Unsurprisingly, given Anne’s age, her parents are the object of almost as much intense scrutiny as she devotes to exploring the mystery of her essential self. She consistently uses one parent to define the other: Daddy is kind and patient, Mummy short-tempered and sarcastic; Daddy is transparent and sensitive, Mummy opaque and obtuse.

A diary kept by Edith Frank or Auguste van Pels might have painted a slightly different picture of Otto Frank, but Anne’s perspective is the only one we have. In her view, Otto-Pim”—is invariably dignified and fair, defending his daughters
when they are being maligned, yet perfectly impartial when he must mediate a dispute. He is the educator, the peacemaker, the leader to whom the others bring their dissatisfactions, fears, and complaints. In a passage that Otto cut, we see him unclogging the communal toilet. When there is a burglary, Otto and Peter are the ones who go downstairs to investigate. “We must behave like soldiers,” he tells the frightened Mrs. Van Pels.
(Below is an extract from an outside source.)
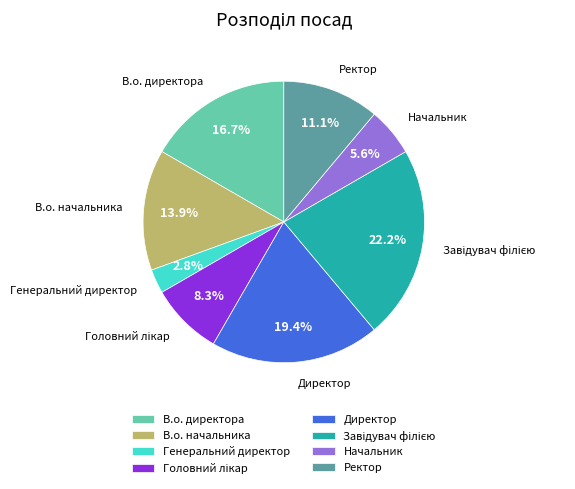

Between В.о. начальника and Начальник, which is larger?

В.о. начальника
Urging Anne to be nicer to her mother, Otto appears to take no satisfaction in being the more popular—indeed, the adored—parent. Anne worships her father, and in our own more jaded and suspicious era, her diary serves as a useful reminder of how an adolescent daughter can feel passionately about her father without their relationship bordering on the incestuous or improper. This too may be one reason the diary has remained popular among young readers—its honesty about emotions that teenagers have learned to keep private.
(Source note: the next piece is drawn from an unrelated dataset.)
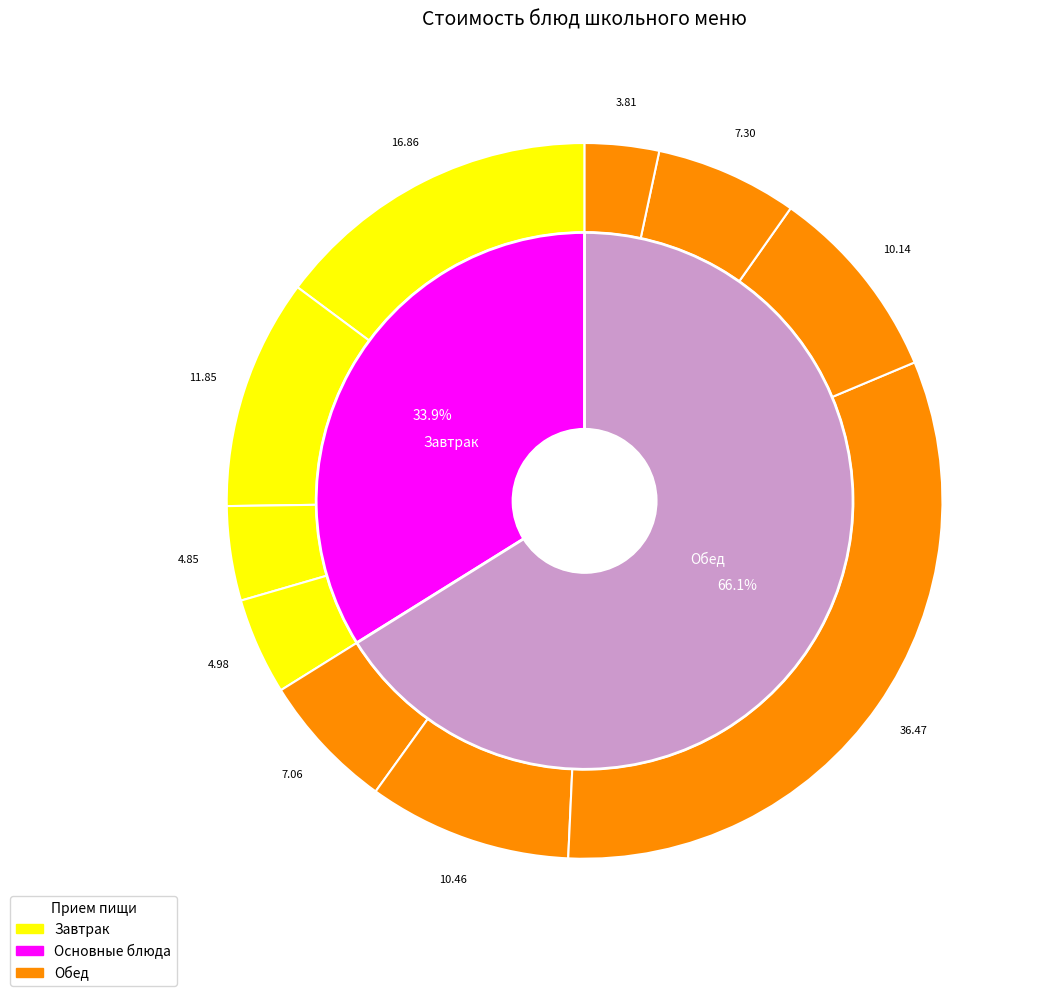

To the nearest percent, what is the difference between the largest and smallest slice percentages?

29%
Before Anne’s romance with Peter takes its course and she tires of him, there is a dramatic incident that begins when her father asks her not to spend evenings alone with Peter in his room. Otto, we may feel, is right to worry. His daughter is a precocious adolescent, Peter is several years older. A pregnancy would be disastrous. Enraged by what she interprets as her father’s lack of faith in her, Anne decides what she wants to tell him. She writes a note saying that she has reached a stage at which she can live entirely on her own. Her father can no longer talk her out of going upstairs. Either he forbids her to be alone with Peter, or else he trusts her completely—and leaves her in peace. Then she slips the letter into Otto’s pocket.